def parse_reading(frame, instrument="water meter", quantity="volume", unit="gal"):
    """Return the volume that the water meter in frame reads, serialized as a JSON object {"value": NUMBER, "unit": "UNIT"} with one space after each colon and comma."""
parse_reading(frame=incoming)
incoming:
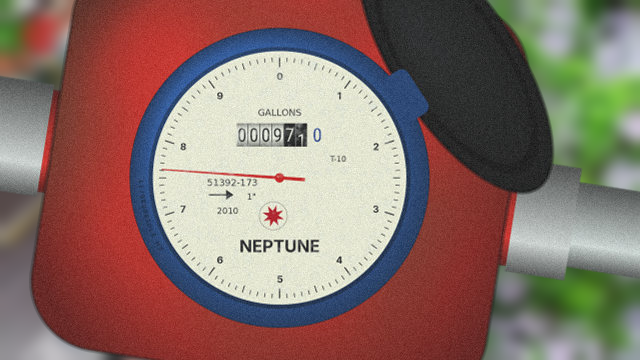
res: {"value": 9707.6, "unit": "gal"}
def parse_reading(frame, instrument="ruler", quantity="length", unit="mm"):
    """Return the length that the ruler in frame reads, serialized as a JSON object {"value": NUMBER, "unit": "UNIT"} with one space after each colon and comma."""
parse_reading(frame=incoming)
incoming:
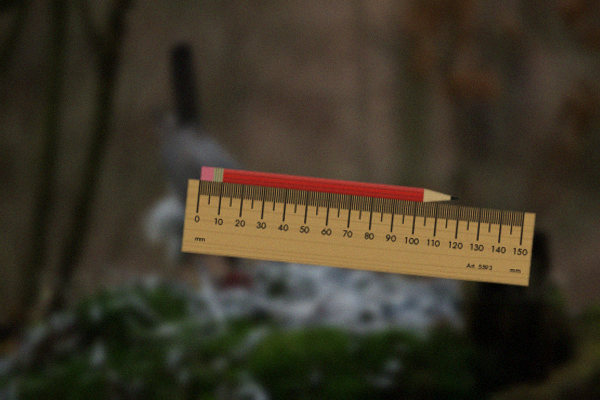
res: {"value": 120, "unit": "mm"}
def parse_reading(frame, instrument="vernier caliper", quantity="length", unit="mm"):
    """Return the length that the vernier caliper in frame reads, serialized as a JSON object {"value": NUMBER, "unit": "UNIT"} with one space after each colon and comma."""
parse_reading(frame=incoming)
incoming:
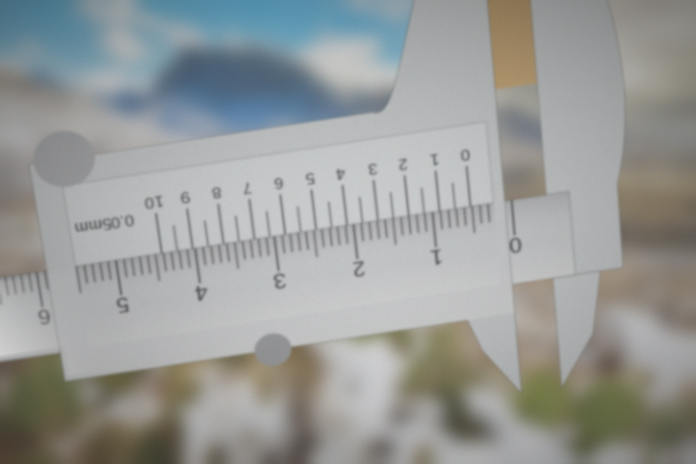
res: {"value": 5.2, "unit": "mm"}
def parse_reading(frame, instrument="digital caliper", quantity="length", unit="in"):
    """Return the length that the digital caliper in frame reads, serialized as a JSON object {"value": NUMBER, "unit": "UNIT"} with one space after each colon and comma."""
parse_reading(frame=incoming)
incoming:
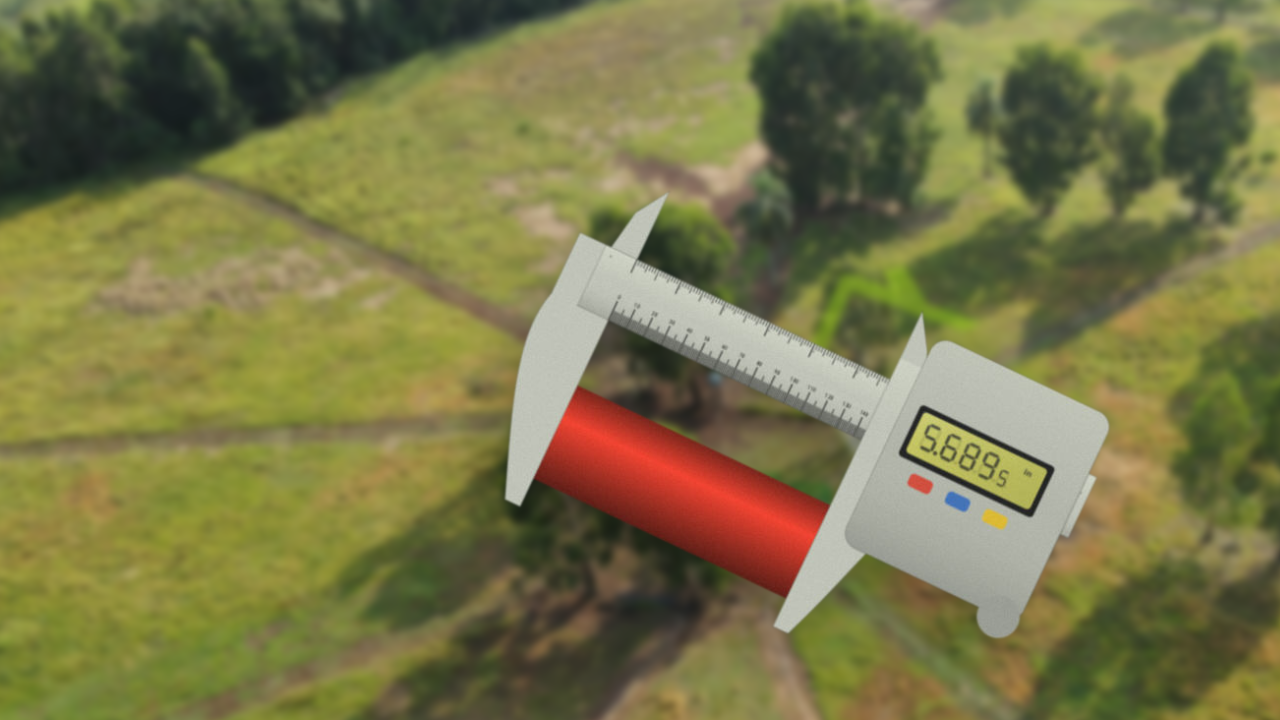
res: {"value": 5.6895, "unit": "in"}
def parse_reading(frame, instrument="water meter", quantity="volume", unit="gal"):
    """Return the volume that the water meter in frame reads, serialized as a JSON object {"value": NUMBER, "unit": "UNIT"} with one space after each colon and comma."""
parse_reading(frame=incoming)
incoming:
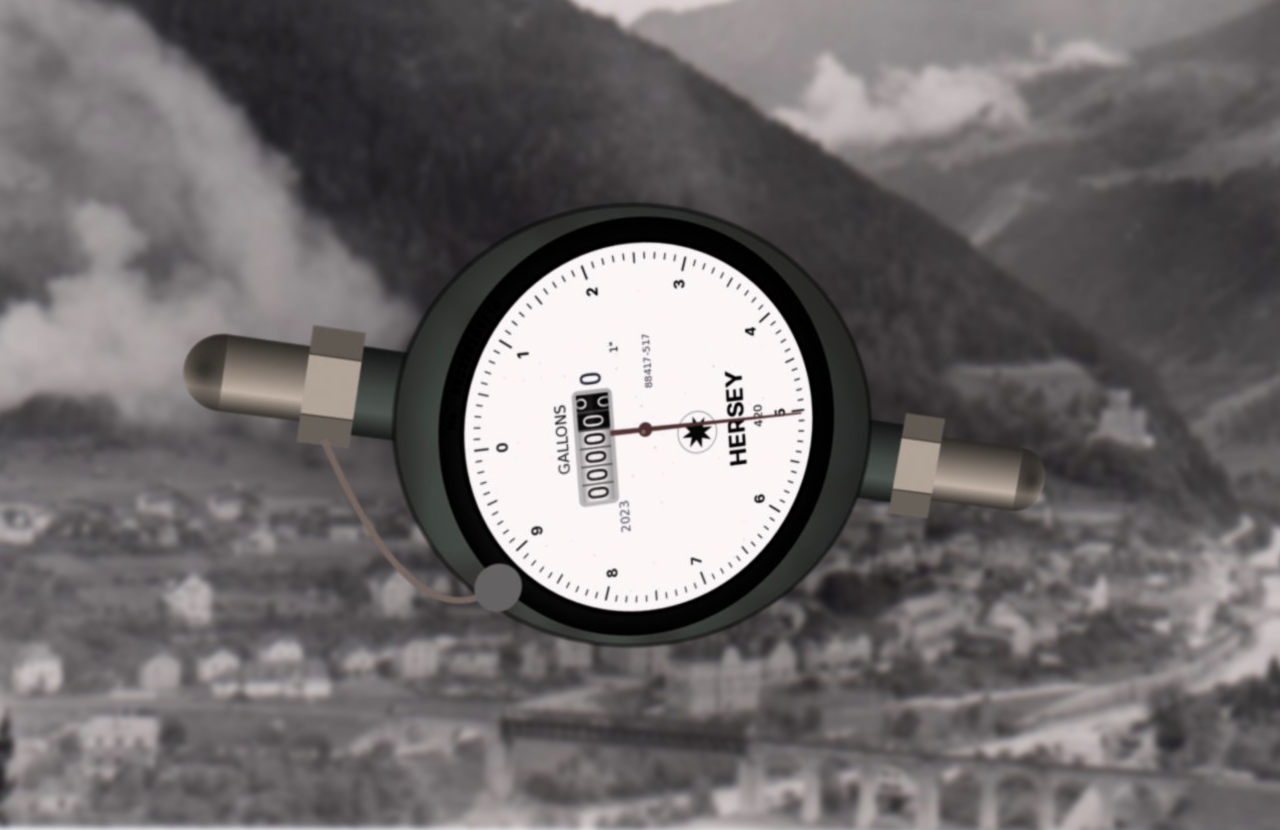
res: {"value": 85.0, "unit": "gal"}
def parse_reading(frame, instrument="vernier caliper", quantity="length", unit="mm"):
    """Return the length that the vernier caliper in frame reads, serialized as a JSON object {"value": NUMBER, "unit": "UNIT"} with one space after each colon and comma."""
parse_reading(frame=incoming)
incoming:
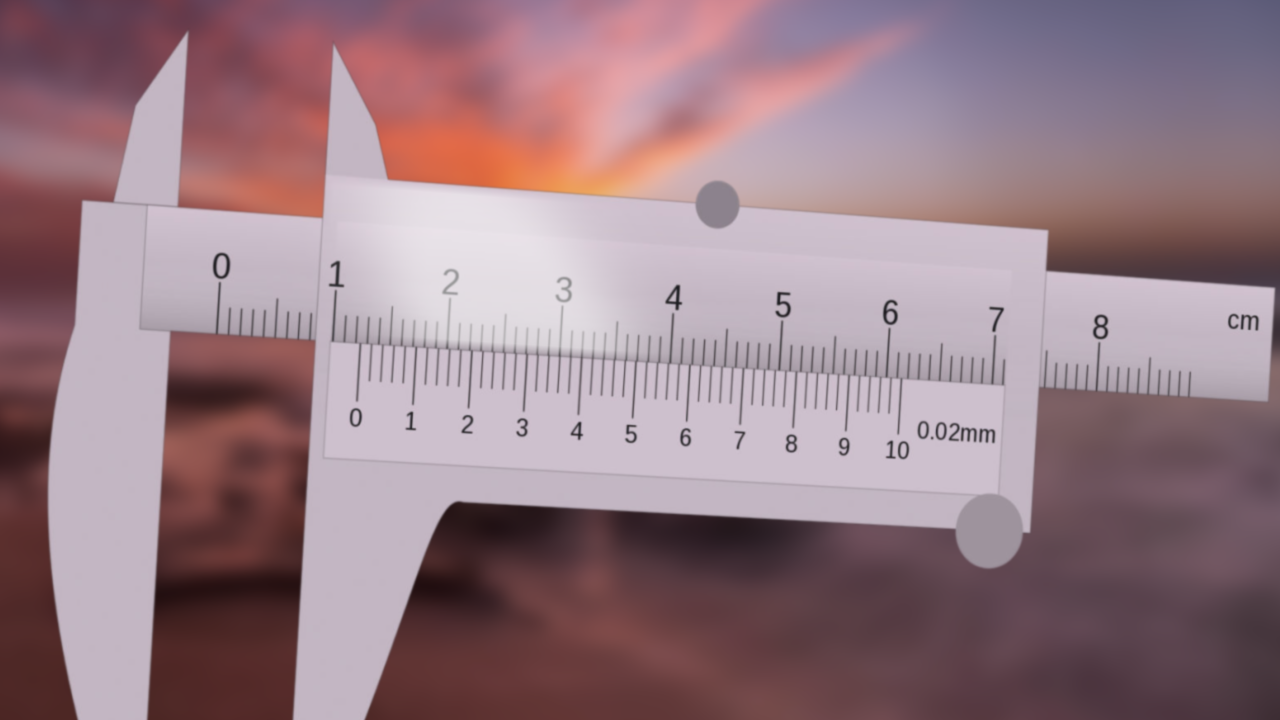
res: {"value": 12.4, "unit": "mm"}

__Required action__. How many lines of the listing above contain the word "digital"? Reply with the number alone.

__Solution for this problem__. 2